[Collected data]
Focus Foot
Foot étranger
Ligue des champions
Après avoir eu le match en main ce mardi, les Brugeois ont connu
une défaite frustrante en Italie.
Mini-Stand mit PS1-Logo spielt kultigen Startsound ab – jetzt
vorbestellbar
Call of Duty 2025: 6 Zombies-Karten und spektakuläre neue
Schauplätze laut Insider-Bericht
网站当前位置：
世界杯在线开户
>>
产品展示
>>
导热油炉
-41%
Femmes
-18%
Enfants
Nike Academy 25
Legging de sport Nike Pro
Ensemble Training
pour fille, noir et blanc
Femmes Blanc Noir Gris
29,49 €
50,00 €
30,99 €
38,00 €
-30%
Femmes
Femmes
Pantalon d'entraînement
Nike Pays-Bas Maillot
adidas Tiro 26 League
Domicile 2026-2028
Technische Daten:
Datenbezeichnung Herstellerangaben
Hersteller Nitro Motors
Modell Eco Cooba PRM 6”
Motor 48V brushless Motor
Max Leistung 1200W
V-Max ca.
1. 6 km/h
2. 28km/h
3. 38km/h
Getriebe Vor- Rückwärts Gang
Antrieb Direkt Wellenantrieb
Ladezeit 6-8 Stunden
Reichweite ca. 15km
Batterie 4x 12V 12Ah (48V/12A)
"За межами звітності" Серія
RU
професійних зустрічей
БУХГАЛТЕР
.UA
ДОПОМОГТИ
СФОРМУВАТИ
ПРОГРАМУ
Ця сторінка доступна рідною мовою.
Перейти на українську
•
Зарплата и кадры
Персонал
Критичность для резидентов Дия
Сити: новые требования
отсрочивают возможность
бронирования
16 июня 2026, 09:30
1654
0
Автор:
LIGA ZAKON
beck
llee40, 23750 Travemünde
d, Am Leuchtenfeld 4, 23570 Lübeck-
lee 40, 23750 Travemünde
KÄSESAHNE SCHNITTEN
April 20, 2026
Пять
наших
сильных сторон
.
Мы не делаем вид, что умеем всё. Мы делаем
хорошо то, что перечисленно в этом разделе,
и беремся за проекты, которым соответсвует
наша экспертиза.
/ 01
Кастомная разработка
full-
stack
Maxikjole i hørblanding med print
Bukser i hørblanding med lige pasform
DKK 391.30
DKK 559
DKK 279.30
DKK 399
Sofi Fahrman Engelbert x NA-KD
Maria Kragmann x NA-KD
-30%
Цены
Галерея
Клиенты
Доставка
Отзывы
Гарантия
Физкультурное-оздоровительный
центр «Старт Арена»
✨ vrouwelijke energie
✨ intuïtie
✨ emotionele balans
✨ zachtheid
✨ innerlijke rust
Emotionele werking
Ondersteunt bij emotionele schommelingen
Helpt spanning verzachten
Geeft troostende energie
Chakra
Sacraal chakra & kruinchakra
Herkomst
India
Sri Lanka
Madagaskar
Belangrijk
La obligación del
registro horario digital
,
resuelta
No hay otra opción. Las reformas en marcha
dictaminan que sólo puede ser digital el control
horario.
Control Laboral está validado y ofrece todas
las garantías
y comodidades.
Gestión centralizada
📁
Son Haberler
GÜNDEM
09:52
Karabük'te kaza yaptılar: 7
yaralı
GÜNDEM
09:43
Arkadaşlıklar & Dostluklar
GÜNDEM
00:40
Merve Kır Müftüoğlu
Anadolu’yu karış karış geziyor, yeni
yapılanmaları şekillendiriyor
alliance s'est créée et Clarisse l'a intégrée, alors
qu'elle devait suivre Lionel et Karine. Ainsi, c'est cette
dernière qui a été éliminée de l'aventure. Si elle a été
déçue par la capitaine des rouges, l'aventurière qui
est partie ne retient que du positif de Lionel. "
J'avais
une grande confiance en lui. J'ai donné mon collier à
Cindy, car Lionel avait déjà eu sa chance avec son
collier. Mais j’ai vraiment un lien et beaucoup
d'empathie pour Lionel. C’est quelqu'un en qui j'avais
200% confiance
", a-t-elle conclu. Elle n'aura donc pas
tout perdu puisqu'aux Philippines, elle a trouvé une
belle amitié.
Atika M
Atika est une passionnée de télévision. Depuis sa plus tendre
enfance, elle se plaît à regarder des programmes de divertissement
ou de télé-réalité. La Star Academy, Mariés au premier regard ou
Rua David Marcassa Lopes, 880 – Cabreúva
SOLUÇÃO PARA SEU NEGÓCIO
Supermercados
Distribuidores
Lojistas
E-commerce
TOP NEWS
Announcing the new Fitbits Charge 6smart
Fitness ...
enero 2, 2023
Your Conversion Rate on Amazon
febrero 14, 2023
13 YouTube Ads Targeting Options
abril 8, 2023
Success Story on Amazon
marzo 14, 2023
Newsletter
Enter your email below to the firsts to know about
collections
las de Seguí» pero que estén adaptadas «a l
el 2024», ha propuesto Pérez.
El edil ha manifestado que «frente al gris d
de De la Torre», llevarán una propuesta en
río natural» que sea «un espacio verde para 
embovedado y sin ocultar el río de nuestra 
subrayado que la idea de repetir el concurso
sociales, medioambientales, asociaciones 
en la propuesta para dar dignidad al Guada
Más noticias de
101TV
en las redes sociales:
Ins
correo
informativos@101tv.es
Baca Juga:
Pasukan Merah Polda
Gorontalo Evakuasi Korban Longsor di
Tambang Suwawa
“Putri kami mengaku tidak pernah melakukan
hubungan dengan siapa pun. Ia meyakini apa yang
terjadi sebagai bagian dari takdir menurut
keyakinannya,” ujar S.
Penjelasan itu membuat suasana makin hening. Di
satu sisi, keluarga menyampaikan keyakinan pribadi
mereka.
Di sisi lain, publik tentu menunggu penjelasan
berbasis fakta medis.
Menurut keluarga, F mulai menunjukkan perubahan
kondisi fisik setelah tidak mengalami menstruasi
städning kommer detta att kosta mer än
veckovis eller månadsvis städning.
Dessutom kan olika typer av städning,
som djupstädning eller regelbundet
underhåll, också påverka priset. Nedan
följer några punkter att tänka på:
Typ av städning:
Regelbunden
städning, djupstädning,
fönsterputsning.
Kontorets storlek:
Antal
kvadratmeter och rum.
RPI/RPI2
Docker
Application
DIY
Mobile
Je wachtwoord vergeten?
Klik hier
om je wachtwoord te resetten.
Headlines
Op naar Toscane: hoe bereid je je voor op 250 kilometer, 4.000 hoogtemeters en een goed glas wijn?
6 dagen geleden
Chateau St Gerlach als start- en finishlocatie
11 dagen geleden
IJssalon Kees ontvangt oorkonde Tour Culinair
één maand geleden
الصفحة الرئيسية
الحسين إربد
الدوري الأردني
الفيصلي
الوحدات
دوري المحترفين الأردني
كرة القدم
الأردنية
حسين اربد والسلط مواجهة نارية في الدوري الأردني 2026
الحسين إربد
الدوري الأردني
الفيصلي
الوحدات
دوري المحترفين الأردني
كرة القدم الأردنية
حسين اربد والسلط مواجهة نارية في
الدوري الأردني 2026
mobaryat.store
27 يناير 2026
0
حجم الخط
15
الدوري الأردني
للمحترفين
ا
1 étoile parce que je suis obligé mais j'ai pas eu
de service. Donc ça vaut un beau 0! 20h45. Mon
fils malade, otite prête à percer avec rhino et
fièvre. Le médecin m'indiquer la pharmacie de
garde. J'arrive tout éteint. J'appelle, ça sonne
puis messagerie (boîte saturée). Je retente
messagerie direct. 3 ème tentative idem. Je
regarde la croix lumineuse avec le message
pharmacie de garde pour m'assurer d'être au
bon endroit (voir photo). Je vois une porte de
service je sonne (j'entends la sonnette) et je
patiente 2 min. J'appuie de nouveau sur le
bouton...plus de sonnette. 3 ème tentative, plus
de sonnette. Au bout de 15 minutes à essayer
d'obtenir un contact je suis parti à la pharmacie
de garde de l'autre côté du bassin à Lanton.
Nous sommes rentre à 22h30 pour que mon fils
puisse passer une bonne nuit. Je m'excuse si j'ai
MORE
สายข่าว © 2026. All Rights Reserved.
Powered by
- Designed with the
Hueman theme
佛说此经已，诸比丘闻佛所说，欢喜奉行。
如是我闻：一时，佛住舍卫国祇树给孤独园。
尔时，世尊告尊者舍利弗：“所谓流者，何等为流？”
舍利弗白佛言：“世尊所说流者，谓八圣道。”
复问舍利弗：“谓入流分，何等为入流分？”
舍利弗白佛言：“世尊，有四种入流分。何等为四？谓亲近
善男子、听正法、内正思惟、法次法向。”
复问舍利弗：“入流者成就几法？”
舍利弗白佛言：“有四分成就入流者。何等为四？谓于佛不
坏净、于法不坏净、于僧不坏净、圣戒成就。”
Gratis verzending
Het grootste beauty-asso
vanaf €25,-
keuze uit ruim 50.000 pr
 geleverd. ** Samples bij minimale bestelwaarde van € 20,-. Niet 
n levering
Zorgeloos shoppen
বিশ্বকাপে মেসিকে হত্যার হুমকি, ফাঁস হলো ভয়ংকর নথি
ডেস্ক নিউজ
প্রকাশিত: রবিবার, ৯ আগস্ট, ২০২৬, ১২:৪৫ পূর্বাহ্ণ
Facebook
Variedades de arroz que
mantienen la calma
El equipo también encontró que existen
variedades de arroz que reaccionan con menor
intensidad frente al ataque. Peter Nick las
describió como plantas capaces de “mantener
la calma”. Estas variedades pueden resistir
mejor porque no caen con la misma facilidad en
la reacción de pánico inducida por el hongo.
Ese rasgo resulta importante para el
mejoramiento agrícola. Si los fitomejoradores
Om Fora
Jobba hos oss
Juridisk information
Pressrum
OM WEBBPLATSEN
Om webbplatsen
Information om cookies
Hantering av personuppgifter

■ Work item
When you reach the line that contains "Физкультурное-оздоровительный", stop; that line and every line before it, from the very first line of the data, should be restated word for word.

■ Output for this exercise
Focus Foot
Foot étranger
Ligue des champions
Après avoir eu le match en main ce mardi, les Brugeois ont connu
une défaite frustrante en Italie.
Mini-Stand mit PS1-Logo spielt kultigen Startsound ab – jetzt
vorbestellbar
Call of Duty 2025: 6 Zombies-Karten und spektakuläre neue
Schauplätze laut Insider-Bericht
网站当前位置：
世界杯在线开户
>>
产品展示
>>
导热油炉
-41%
Femmes
-18%
Enfants
Nike Academy 25
Legging de sport Nike Pro
Ensemble Training
pour fille, noir et blanc
Femmes Blanc Noir Gris
29,49 €
50,00 €
30,99 €
38,00 €
-30%
Femmes
Femmes
Pantalon d'entraînement
Nike Pays-Bas Maillot
adidas Tiro 26 League
Domicile 2026-2028
Technische Daten:
Datenbezeichnung Herstellerangaben
Hersteller Nitro Motors
Modell Eco Cooba PRM 6”
Motor 48V brushless Motor
Max Leistung 1200W
V-Max ca.
1. 6 km/h
2. 28km/h
3. 38km/h
Getriebe Vor- Rückwärts Gang
Antrieb Direkt Wellenantrieb
Ladezeit 6-8 Stunden
Reichweite ca. 15km
Batterie 4x 12V 12Ah (48V/12A)
"За межами звітності" Серія
RU
професійних зустрічей
БУХГАЛТЕР
.UA
ДОПОМОГТИ
СФОРМУВАТИ
ПРОГРАМУ
Ця сторінка доступна рідною мовою.
Перейти на українську
•
Зарплата и кадры
Персонал
Критичность для резидентов Дия
Сити: новые требования
отсрочивают возможность
бронирования
16 июня 2026, 09:30
1654
0
Автор:
LIGA ZAKON
beck
llee40, 23750 Travemünde
d, Am Leuchtenfeld 4, 23570 Lübeck-
lee 40, 23750 Travemünde
KÄSESAHNE SCHNITTEN
April 20, 2026
Пять
наших
сильных сторон
.
Мы не делаем вид, что умеем всё. Мы делаем
хорошо то, что перечисленно в этом разделе,
и беремся за проекты, которым соответсвует
наша экспертиза.
/ 01
Кастомная разработка
full-
stack
Maxikjole i hørblanding med print
Bukser i hørblanding med lige pasform
DKK 391.30
DKK 559
DKK 279.30
DKK 399
Sofi Fahrman Engelbert x NA-KD
Maria Kragmann x NA-KD
-30%
Цены
Галерея
Клиенты
Доставка
Отзывы
Гарантия
Физкультурное-оздоровительный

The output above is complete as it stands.